Alsace is a region of France, located on the German border between Switzerland and Belgium. The primary city in the region is Strasbourg (German Strassburg), and the Rhine runs along its border with Germany.

Alsace is noted for some of its wines, which have a very strong Germanic influence. Alsace produces some of the world's most noted dry Rieslings and is the only region in France to produce mostly varietal[?] wines, typically from grapes also used in Germany. Historically, the region has passed between French and German control numerous times, resulting in a local Germanic dialect called Alsatian (Elsässerdeutsch in German and Alsacien in French). It is heavily influenced by French, and not easily understood by speakers of either German or French.

Alsace, along with Lorraine has long been contested territory between France and Germany. After the fall of Charlemagne's empire the two provinces became part of Germany. During the sixteenth and seventeenth centuries the area was slowly annexed by France. The area was then predominantly populated by Germans and they fought efforts to have French language and customs imposed upon them. Both Alsace and Lorraine were, however, annexed by Germany after the Franco-Prussian War of 1870 causing an estimated 50,000 people (of a total population of about a million) to emigrate into France. It remained a part of Germany until the end of World War I, when Germany ceded it back to France.
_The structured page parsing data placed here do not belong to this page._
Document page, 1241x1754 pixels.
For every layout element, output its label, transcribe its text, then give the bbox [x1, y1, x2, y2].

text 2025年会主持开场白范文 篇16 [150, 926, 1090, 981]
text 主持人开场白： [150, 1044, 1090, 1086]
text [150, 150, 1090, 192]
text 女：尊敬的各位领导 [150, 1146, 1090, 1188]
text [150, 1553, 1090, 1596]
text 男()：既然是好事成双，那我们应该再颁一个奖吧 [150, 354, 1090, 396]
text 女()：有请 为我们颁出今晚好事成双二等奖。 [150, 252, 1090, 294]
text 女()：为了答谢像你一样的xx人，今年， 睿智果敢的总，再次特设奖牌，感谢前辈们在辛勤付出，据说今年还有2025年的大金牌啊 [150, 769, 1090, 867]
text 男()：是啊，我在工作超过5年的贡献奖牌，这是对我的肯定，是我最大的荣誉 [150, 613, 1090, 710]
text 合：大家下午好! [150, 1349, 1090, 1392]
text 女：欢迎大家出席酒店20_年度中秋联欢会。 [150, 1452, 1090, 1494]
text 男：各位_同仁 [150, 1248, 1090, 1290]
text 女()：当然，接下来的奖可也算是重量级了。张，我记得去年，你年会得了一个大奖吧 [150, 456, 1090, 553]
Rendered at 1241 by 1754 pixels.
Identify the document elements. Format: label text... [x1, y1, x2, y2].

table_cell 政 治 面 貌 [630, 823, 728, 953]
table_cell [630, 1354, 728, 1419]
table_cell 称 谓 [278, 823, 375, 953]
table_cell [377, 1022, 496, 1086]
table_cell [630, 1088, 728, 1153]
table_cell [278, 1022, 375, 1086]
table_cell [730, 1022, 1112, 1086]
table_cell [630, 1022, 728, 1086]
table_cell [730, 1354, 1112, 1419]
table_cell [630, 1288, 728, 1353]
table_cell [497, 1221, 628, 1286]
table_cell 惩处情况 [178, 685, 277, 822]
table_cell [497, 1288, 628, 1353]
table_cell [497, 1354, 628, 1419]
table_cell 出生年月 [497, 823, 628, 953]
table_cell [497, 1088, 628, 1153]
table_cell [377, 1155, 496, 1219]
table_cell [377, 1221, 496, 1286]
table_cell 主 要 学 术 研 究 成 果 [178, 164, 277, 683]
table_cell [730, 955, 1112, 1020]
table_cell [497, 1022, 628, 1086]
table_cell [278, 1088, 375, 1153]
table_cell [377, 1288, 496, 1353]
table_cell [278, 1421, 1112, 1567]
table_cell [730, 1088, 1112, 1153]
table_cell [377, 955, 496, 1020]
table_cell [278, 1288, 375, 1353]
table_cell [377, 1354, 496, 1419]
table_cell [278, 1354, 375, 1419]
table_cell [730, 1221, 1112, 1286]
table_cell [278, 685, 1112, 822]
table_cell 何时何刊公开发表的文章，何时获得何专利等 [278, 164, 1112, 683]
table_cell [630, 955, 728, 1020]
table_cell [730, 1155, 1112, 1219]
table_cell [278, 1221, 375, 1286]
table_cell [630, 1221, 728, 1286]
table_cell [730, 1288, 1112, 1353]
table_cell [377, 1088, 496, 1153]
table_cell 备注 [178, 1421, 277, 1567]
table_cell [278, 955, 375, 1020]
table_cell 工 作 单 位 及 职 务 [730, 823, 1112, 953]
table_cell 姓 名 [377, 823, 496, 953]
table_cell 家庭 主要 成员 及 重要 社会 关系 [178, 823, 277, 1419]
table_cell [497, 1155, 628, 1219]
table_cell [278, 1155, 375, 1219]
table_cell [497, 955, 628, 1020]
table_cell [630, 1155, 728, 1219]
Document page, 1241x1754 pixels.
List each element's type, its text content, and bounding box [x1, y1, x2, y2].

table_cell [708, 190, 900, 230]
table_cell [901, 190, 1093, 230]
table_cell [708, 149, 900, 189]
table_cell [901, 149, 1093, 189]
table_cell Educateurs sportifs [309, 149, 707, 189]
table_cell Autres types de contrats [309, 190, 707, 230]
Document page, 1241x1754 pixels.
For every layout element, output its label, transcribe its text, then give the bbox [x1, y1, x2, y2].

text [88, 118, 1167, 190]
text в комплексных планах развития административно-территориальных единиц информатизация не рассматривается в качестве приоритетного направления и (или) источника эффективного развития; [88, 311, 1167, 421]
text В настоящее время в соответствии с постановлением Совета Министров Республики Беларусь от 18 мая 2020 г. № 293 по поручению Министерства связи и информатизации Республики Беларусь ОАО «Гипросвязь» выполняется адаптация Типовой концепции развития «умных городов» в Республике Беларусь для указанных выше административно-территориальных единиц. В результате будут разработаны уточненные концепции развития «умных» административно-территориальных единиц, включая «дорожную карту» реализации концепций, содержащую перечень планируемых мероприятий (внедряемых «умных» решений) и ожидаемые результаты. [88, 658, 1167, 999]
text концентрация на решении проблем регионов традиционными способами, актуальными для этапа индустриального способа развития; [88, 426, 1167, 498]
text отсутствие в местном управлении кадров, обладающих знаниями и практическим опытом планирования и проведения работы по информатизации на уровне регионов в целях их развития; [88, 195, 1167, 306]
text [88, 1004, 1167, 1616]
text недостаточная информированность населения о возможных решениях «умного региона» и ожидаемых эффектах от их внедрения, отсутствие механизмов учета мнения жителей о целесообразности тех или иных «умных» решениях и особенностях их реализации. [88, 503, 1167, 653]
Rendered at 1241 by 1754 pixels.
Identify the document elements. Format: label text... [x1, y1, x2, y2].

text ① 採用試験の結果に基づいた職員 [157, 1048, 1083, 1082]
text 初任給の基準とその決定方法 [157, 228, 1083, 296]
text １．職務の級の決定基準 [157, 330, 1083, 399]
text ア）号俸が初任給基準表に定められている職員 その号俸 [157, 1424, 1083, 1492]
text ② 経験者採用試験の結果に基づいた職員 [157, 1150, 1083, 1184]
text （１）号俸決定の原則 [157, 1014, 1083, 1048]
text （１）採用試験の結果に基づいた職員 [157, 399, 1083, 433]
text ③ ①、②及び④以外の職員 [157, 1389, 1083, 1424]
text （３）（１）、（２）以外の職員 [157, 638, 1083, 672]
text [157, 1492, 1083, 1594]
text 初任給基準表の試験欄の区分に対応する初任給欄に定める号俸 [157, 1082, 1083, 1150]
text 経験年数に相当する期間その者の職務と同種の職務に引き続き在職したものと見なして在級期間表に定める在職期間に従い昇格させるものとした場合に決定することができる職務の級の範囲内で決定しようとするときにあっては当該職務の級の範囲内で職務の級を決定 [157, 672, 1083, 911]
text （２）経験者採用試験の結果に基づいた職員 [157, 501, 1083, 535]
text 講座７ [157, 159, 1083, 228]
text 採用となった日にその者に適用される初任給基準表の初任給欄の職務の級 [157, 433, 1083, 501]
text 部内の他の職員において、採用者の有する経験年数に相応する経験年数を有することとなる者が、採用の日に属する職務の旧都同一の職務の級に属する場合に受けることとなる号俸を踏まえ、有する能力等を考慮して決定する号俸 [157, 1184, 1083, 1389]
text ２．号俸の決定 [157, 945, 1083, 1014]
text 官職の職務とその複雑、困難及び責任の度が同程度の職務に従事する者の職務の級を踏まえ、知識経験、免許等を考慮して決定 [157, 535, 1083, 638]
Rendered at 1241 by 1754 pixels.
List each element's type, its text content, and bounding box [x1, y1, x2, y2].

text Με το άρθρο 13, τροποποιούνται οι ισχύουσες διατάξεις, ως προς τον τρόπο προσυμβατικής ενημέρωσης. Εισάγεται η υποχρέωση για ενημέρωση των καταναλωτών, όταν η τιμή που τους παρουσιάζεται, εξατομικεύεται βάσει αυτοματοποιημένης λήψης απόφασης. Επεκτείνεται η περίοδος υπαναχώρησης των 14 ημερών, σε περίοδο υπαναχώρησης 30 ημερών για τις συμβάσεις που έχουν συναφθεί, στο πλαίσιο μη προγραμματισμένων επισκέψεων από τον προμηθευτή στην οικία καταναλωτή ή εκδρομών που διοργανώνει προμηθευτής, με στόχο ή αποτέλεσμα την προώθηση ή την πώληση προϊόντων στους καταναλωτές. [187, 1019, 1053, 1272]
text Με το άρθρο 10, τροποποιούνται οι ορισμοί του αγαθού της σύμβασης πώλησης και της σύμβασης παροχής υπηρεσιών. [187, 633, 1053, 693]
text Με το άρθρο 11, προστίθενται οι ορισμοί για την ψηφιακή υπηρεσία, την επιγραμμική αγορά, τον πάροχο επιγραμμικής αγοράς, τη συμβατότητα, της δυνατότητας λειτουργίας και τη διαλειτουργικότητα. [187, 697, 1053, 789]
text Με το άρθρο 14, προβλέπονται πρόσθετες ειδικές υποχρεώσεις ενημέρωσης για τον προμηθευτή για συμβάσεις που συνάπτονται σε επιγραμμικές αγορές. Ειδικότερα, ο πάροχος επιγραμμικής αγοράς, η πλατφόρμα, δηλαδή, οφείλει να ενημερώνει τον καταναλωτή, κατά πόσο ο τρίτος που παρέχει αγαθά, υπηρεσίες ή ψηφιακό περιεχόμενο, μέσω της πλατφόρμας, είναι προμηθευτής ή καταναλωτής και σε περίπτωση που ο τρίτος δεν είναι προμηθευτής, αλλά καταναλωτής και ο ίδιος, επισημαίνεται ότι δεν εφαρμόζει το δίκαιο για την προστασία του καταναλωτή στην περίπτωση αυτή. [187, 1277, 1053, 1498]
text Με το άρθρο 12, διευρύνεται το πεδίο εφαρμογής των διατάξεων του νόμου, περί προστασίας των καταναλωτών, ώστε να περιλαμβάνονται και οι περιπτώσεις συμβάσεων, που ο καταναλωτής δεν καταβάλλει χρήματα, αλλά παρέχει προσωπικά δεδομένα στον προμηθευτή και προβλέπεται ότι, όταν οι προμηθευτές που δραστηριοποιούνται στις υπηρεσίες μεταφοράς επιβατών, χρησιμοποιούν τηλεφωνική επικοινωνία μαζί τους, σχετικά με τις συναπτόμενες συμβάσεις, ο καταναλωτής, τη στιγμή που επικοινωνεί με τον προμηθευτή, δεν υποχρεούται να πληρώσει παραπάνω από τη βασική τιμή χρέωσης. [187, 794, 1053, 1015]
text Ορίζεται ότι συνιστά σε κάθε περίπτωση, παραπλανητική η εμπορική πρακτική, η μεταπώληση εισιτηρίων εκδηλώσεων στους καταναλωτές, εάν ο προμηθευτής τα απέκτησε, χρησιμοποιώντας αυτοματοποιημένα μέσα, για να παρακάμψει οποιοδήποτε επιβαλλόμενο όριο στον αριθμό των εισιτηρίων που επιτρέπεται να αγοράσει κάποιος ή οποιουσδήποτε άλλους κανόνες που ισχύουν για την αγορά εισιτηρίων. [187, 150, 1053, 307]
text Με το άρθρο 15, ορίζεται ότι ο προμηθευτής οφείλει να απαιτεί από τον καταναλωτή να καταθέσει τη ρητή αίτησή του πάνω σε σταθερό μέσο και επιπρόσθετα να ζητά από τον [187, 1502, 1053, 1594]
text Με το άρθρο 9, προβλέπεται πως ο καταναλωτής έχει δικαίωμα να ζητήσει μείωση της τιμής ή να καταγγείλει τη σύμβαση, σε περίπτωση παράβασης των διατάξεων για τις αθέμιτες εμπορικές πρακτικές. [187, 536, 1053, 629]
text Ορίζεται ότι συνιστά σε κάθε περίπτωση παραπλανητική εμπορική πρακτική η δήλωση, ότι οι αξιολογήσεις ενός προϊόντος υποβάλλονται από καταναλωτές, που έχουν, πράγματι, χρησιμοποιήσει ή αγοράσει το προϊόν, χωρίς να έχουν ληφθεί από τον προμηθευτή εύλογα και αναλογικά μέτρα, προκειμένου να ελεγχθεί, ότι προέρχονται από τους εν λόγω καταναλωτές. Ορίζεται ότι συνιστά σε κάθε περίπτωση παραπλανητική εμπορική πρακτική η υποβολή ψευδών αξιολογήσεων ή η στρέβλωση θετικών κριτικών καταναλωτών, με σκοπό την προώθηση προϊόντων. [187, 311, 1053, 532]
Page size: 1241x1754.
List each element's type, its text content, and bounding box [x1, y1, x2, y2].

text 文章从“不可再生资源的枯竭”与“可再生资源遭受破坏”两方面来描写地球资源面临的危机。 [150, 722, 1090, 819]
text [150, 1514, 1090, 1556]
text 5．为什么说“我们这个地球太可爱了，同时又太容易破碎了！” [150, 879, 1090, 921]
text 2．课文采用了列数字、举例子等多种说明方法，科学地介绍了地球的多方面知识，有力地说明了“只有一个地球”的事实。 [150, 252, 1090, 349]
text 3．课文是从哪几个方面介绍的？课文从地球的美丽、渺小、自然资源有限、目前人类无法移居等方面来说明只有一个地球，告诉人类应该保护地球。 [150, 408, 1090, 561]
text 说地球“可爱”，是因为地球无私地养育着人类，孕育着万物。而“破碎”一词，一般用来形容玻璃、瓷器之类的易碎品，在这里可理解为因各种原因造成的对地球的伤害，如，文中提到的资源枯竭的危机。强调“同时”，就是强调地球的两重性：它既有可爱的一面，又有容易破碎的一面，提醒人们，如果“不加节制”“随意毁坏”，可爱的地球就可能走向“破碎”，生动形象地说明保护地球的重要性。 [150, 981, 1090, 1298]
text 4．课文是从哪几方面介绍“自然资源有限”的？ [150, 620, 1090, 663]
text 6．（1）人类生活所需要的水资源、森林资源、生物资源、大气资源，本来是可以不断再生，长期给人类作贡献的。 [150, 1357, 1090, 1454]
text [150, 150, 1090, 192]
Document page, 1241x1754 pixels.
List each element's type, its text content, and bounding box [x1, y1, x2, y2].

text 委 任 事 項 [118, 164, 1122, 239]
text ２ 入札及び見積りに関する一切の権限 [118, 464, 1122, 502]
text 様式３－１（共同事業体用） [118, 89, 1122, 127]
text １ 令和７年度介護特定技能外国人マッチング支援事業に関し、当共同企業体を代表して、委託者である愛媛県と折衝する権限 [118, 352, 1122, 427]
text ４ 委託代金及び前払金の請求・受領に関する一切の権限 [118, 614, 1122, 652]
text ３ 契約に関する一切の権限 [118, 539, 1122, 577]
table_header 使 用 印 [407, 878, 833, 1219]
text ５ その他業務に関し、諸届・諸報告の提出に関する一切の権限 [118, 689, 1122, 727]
While Germany returned the region, some believe the region should have been legally self-ruling, as they believed it had been bound to the authority of the Kaiser and not to the German State.

During the time of German rule, citizens were forbidden to speak French and all books, signs and other references to France were destroyed. This was reversed following the German surrender in 1918. Simple policies of forbidding the use of German and requiring that of French were then begun. Curiously, the region wasn't considered to be subject to some changes in French law from 1871 to 1919, such as the Law of Separation of the Church and the State.

The region was again occupied in 1940 during World War II. The occupation, while liberating in a sense, subjected the region to the Nazi dictatorship, which was loathed by most of the people. The war-torn area was given again in 1944 to France, which had then free hands to restore its policies. For instance, from 1945 to 1984 the use of the German language in newspapers was restricted to a maximum of 25%. In latter years, as the national conscience became diluted, cultural freedom has been gradully restored.